The companion myth is that a short primary process helps the party. And again, he points to 2008, noting that by early March John McCain had locked up his party’s nomination. And four years earlier, the same was true for John Kerry as Democrats sought to unseat an incumbent. And yet George W. Bush ended up winning more states that year than he did in 2000.

The next myth is a sensitive one to the party headquarters: that rules changes adopted at the 2008 convention caused issues with the current calendar. To dispel it, he points to California, which chose to move its primary from February to June not because of party rules, but state finances.
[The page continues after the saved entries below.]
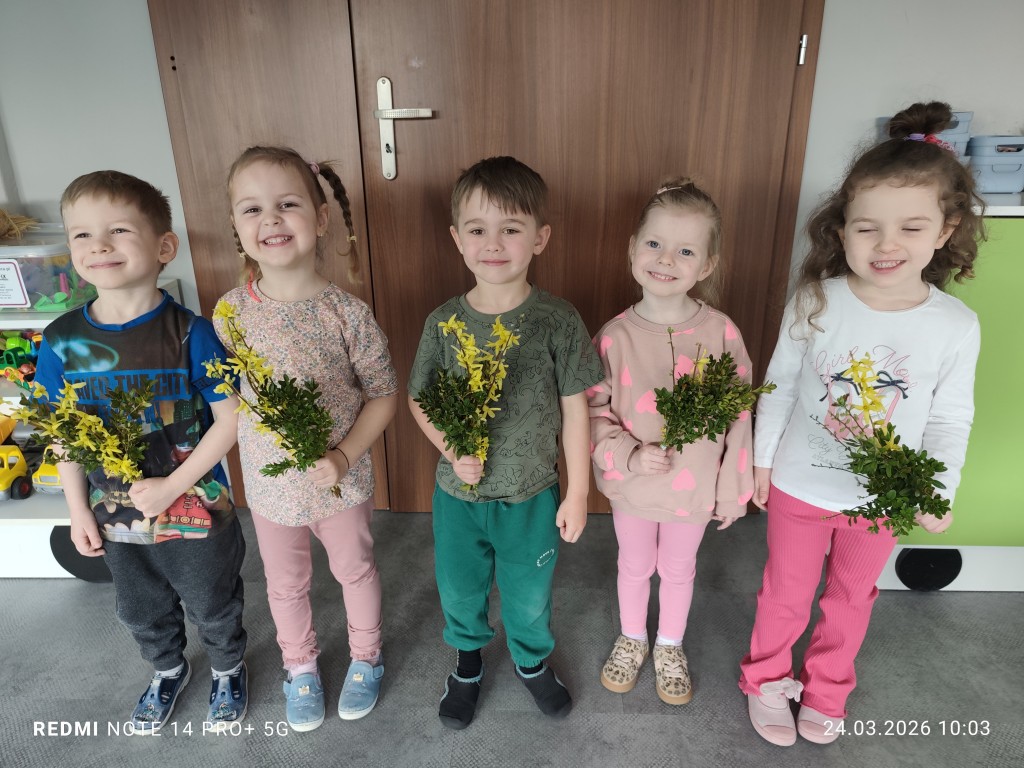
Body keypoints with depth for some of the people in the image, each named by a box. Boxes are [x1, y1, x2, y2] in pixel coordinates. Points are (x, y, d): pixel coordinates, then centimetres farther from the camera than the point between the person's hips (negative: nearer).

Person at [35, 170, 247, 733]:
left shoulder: (189, 333, -20)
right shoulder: (61, 341, -9)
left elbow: (228, 418, -17)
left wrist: (172, 487, -20)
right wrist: (79, 510, 2)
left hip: (196, 514, -3)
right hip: (116, 520, 4)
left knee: (213, 607, 19)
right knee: (142, 613, 27)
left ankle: (228, 670, 49)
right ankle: (168, 671, 56)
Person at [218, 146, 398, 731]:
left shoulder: (348, 313, -19)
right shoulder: (232, 311, -12)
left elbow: (383, 395, -12)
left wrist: (344, 456, -22)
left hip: (342, 481, -2)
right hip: (270, 485, 2)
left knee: (356, 570, 21)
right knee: (287, 584, 23)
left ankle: (366, 657, 50)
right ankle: (300, 666, 51)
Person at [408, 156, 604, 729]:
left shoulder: (558, 321, -15)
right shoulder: (444, 322, -11)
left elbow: (575, 409, -9)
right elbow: (419, 399, 1)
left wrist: (578, 494, -5)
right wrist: (452, 452, -16)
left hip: (533, 496, -1)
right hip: (459, 494, 2)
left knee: (530, 595, 21)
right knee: (460, 591, 23)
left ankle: (532, 659, 54)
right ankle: (469, 658, 55)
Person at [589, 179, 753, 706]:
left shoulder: (721, 333, -16)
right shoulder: (615, 336, -17)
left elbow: (738, 416, -7)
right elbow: (592, 412, -10)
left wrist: (733, 488, -1)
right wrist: (628, 456, -24)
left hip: (694, 486, 1)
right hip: (633, 484, 0)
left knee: (679, 569, 23)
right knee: (634, 566, 23)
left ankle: (670, 647, 50)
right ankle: (631, 640, 50)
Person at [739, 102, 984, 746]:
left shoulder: (956, 325, -14)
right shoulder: (815, 302, -16)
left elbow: (950, 420, -3)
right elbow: (781, 385, -6)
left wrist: (938, 493, -9)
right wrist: (762, 459, -1)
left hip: (883, 499, 1)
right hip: (799, 486, -1)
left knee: (851, 601, 23)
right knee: (786, 595, 17)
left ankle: (826, 691, 50)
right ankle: (767, 681, 45)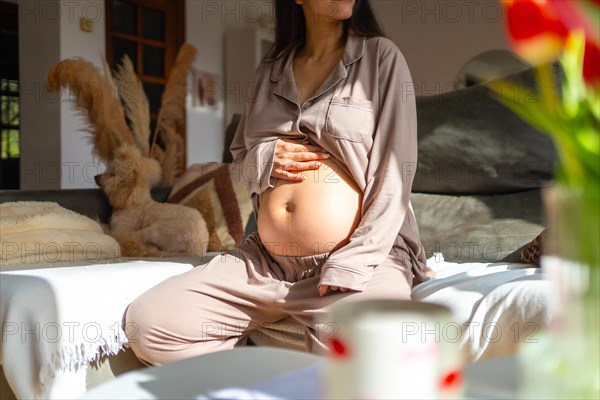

Finally, Spicer disputes talk of a GOP electorate increasingly dispirited by the intense GOP fight. As evidence, he points to a new Gallup poll that showed Republicans were more enthusiastic about the 2012 election than Democrats, by a margin of 53-45%.

“We’ve only been at this for two months, and 172 out of 2286 delegates have been awarded. In a few more months, the primary will seem like a distant memory,” Spicer concludes. “Ultimately, one of the four current candidates will be the Republican nominee. Our party will then unite 100% around him. The momentum and enthusiasm of the primaries will carry us forward toward victory in November and on to the White House.”

Spicer’s memo reflects the concerns other senior party figures have raised about the GOP fight -- including McCain himself.

On the “Tonight Show” this week, says the expensive fight -- fueled by “super PAC” money, has hurt the candidates with independent voters, all to Obama’s benefit.

At the National Governors Association meeting, Maine Gov. Paul LePage said the candidates will be so damaged by the end of the process the party may want to consider putting forth a new face at the convention in August.

Jeb Bush, one of the “white knight” possibilities some in the party would like to turn to, also expressed regret about the tenor of the debates.

“It’s a little troubling sometimes when people are appealing to people’s fears and emotion rather than trying to get them to look over the horizon for a broader perspective,” he said in Dallas recently, according to reports.

The primary won’t end anytime soon. According to the RNC’s most recent tally, Mitt Romney leads the field with 118 delegates, followed by Newt Gingrich with 29, Rick Santorum with 17, and Ron Paul with 8. Another 211 delegates remain unbound, mainly from earlier caucuses.

Today, Washington state holds its own non-binding caucuses. More than 400 delegates are at stake on Super Tuesday in primaries and caucuses in 10 states.